:: Text block ::
The Truth-O-Meter Says:

"If you are African-American in this country today, you are likely to have a net worth of about 10 percent of what white families have."

John Edwards on Monday, January 21st, 2008 in a debate in Myrtle Beach, S.C.

Black and white family net worth disparity true

During a Democratic debate in Myrtle Beach, S.C. on Jan. 21, 2008, John Edwards elaborated on his vision of "two Americas" and showed empathy toward an important bloc of Democratic primary voters by pointing out racial disparities in net worth.

It came during a discussion about whether subprime lenders were targeting the most economically vulnerable people. He said he didn't know their motivations, but added:

"What they have done is targeted the lowest income, most vulnerable families," Edwards said. "And anybody who's paying any attention to what's going on in America today understands, if you are African-American in this country today, you are likely to have a net worth of about 10 percent of what white families have.

"This is not an accident. I mean, we can go put our heads against the wall and pretend that the past never happened, pretend that we didn't live through decades of slavery, followed by decades of segregation, followed by decades of discrimination, which is still going on today."

It appears the former North Carolina senator was relying on figures from the U.S. Census Bureau.

In 2000, the median net worth of a household headed by a non-Hispanic white adult was $79,400. The median net worth of a household run by a black adult was $7,500. The figure for Hispanic households was $9,750. These figures are based on a 2003 report.
:::
:: Excerpted data ::
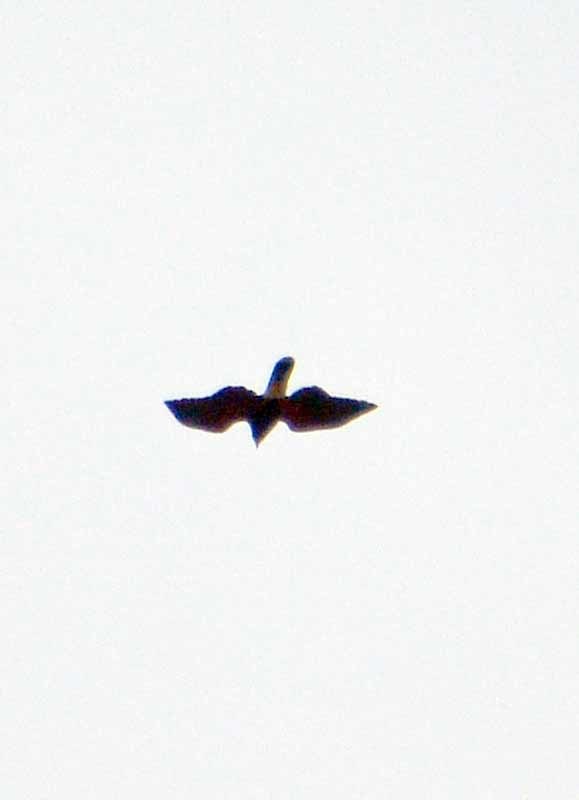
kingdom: Animalia
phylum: Chordata
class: Aves
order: Accipitriformes
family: Accipitridae
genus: Parabuteo
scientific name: Parabuteo unicinctus
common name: Harris's hawk
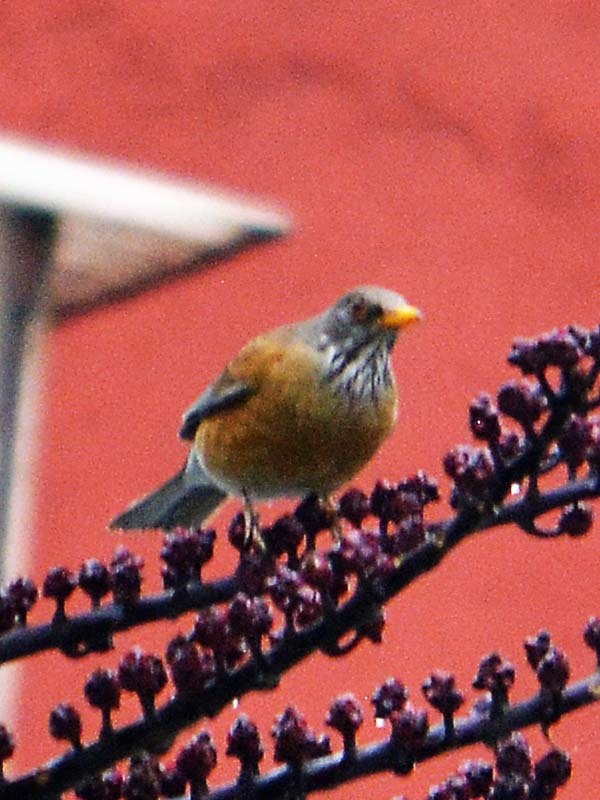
:::
▶ _Tasks for this exercise_:
A. Decide whether each statement below agrees with the net worth fact-check, answering yes or no and quoting the exact words from it that settle the matter: (i) Edwards made the remark during a debate in Myrtle Beach, S.C. on Jan. 21, 2008; (ii) in 2000, the median net worth of a household run by a black adult was $9,750; (iii) Edwards said he knew the motivations of subprime lenders.
B. Rewrite the net worth fact-check starting with "Black and white" and going on through "in net worth.", putting "wealth" wherever "net worth" appears.
C. Write the next part of the fact-check on the Edwards net worth claim, picking up after its final sentence.

▶ _Solved tasks_:
A.
(i) Yes: "During a Democratic debate in Myrtle Beach, S.C. on Jan. 21, 2008"
(ii) No: "The median net worth of a household run by a black adult was $7,500."
(iii) No: "He said he didn't know their motivations"

B.
Black and white family wealth disparity true

During a Democratic debate in Myrtle Beach, S.C. on Jan. 21, 2008, John Edwards elaborated on his vision of "two Americas" and showed empathy toward an important bloc of Democratic primary voters by pointing out racial disparities in wealth.

C.
Net worth is measured as the total value of a household's financial assets — such as bank accounts, property and vehicles — minus the household's financial liabilities. Though the measurement is an oft-used indicator of financial health, it doesn't always tell the whole story because the amount of income generated by a household's assets is a key factor in maintaining a desired standard of living.

Still, because Edwards correctly cites Census data showing a tenfold disparity between black and white net worth, we judge his statement True.

UPDATE: This corrects our first version, which mistakenly used the term family income when we meant net worth.

About this statement:

Published: Tuesday, January 22nd, 2008 at 12:00 a.m.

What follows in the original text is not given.